Line 7 downloads the puppet agent install script from the Puppet Master server and then runs it.

  • main:certname defines the name used in the certificate the puppet agent generates. The cert is what the agent and master use to identify it is a valid agent.
  • main:server defines the puppet master server fqdn the agent will connect to.
  • custom_attributes:challengePassword is a password configured in the master, that the agent will use to authenticate its registration.

Line 8 stops the puppet agent allowing us to do further config.

Line 9 sets the environment the agent will define itself as. This is used to help the Puppet Master classify the agent automatically.

Line 11 and 12, Sets custom facts for puppet to utilise. These facts are loaded by the agent and presented to the Master. They can then be used to further classify the agent, or be used as variables in manifest execution.

The new agent is then rebooted so ensure the new hostname and config are set.

Autosign or Challenge Password?

When we register agents there are a few options we can use. By default Puppet waits for an Admin to login and approve the registration. Thats far too manual however. We can also autosign registrations, so agents get added automatically, but we probably don’t want every agent that gets installed to add itself to the inventory. Every agent uses a puppet node entry from the license, either using them up, or costing more money. There is an option with autosign.conf to only approve agents with certain names in their fqdn. But that could still mean more registrations than we actuall want.

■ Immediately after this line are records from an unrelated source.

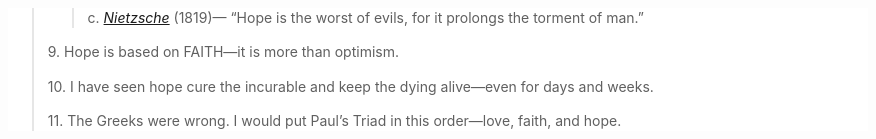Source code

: > > c. _[Nietzsche](https://en.wikipedia.org/wiki/Nihilism#Nietzsche)_ (1819)— “Hope is the worst of evils, for it prolongs the torment of man.”
> 
> 9\. Hope is based on FAITH—it is more than optimism.
> 
> 10\. I have seen hope cure the incurable and keep the dying alive—even for days and weeks.
> 
> 11\. The Greeks were wrong. I would put Paul’s Triad in this order—love, faith, and hope.

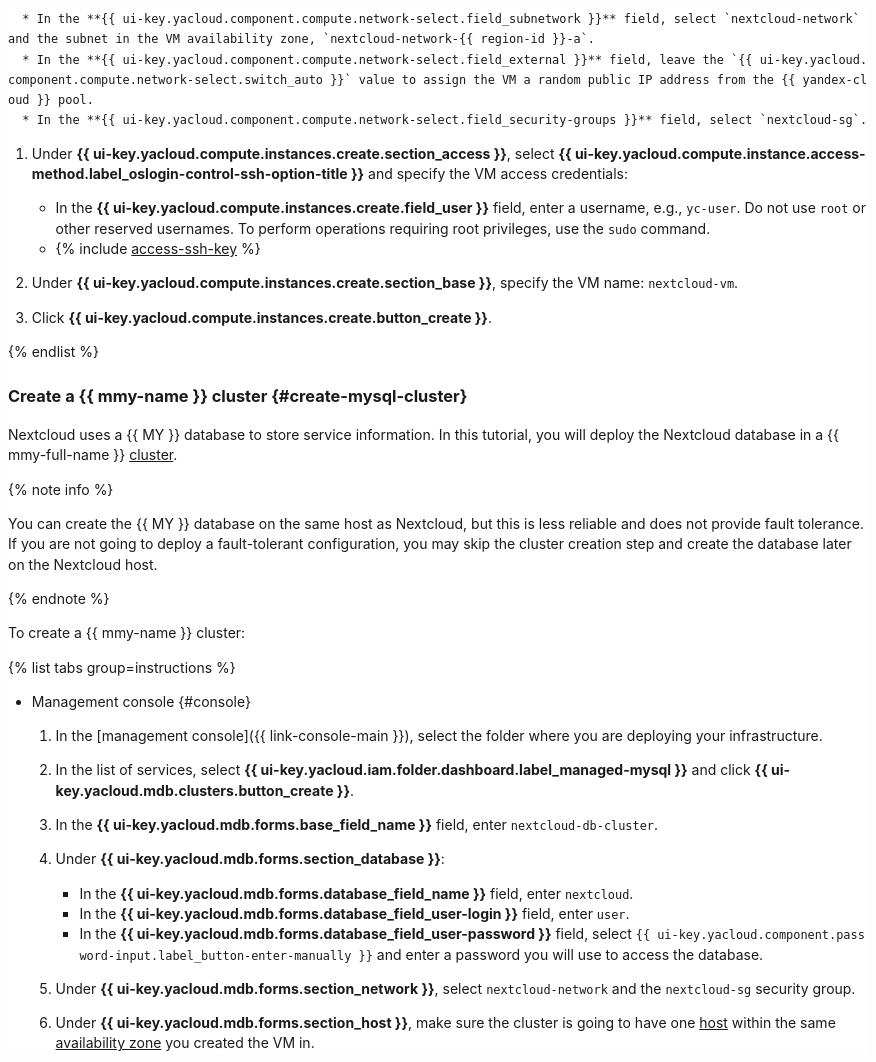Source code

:       * In the **{{ ui-key.yacloud.component.compute.network-select.field_subnetwork }}** field, select `nextcloud-network` and the subnet in the VM availability zone, `nextcloud-network-{{ region-id }}-a`.
      * In the **{{ ui-key.yacloud.component.compute.network-select.field_external }}** field, leave the `{{ ui-key.yacloud.component.compute.network-select.switch_auto }}` value to assign the VM a random public IP address from the {{ yandex-cloud }} pool.
      * In the **{{ ui-key.yacloud.component.compute.network-select.field_security-groups }}** field, select `nextcloud-sg`.
  1. Under **{{ ui-key.yacloud.compute.instances.create.section_access }}**, select **{{ ui-key.yacloud.compute.instance.access-method.label_oslogin-control-ssh-option-title }}** and specify the VM access credentials:

      * In the **{{ ui-key.yacloud.compute.instances.create.field_user }}** field, enter a username, e.g., `yc-user`. Do not use `root` or other reserved usernames. To perform operations requiring root privileges, use the `sudo` command.
      * {% include [access-ssh-key](../../../_includes/compute/create/access-ssh-key.md) %}
  1. Under **{{ ui-key.yacloud.compute.instances.create.section_base }}**, specify the VM name: `nextcloud-vm`.
  1. Click **{{ ui-key.yacloud.compute.instances.create.button_create }}**.

{% endlist %}

### Create a {{ mmy-name }} cluster {#create-mysql-cluster}

Nextcloud uses a {{ MY }} database to store service information. In this tutorial, you will deploy the Nextcloud database in a {{ mmy-full-name }} [cluster](../../../managed-mysql/concepts/index.md).

{% note info %}

You can create the {{ MY }} database on the same host as Nextcloud, but this is less reliable and does not provide fault tolerance. If you are not going to deploy a fault-tolerant configuration, you may skip the cluster creation step and create the database later on the Nextcloud host.

{% endnote %}

To create a {{ mmy-name }} cluster:

{% list tabs group=instructions %}

- Management console {#console}

  1. In the [management console]({{ link-console-main }}), select the folder where you are deploying your infrastructure.
  1. In the list of services, select **{{ ui-key.yacloud.iam.folder.dashboard.label_managed-mysql }}** and click **{{ ui-key.yacloud.mdb.clusters.button_create }}**.
  1. In the **{{ ui-key.yacloud.mdb.forms.base_field_name }}** field, enter `nextcloud-db-cluster`.
  1. Under **{{ ui-key.yacloud.mdb.forms.section_database }}**:

      * In the **{{ ui-key.yacloud.mdb.forms.database_field_name }}** field, enter `nextcloud`.
      * In the **{{ ui-key.yacloud.mdb.forms.database_field_user-login }}** field, enter `user`.
      * In the **{{ ui-key.yacloud.mdb.forms.database_field_user-password }}** field, select `{{ ui-key.yacloud.component.password-input.label_button-enter-manually }}` and enter a password you will use to access the database.
  1. Under **{{ ui-key.yacloud.mdb.forms.section_network }}**, select `nextcloud-network` and the `nextcloud-sg` security group.
  1. Under **{{ ui-key.yacloud.mdb.forms.section_host }}**, make sure the cluster is going to have one [host](../../../managed-mysql/concepts/instance-types.md) within the same [availability zone](../../../overview/concepts/geo-scope.md) you created the VM in.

The last option is a challenge password. This blog explains the option quit well: https://danieldreier.github.io/autosign/. The process involes installing the correct gem on the Puppet Master and running through the config. During the process we specify a password. This is logged in the configuration, and then must be used when the Puppet agent creates its cert request (As shown in the userdata example above). The password allows the agent to authenticate with the Master. Allowing us to make our configuration process a little more secure.

Off and Running

Going through all those details above, we can now deploy an EC2 Instance and know that it will be configured without any hands on work. And it will continue to be managed by Puppet. Deployment and Config management handled automatically. That’s the whole premise of DevOps isn’t it. Hope you are all doing well. Hopefully the next blog post will be sooner rather than later.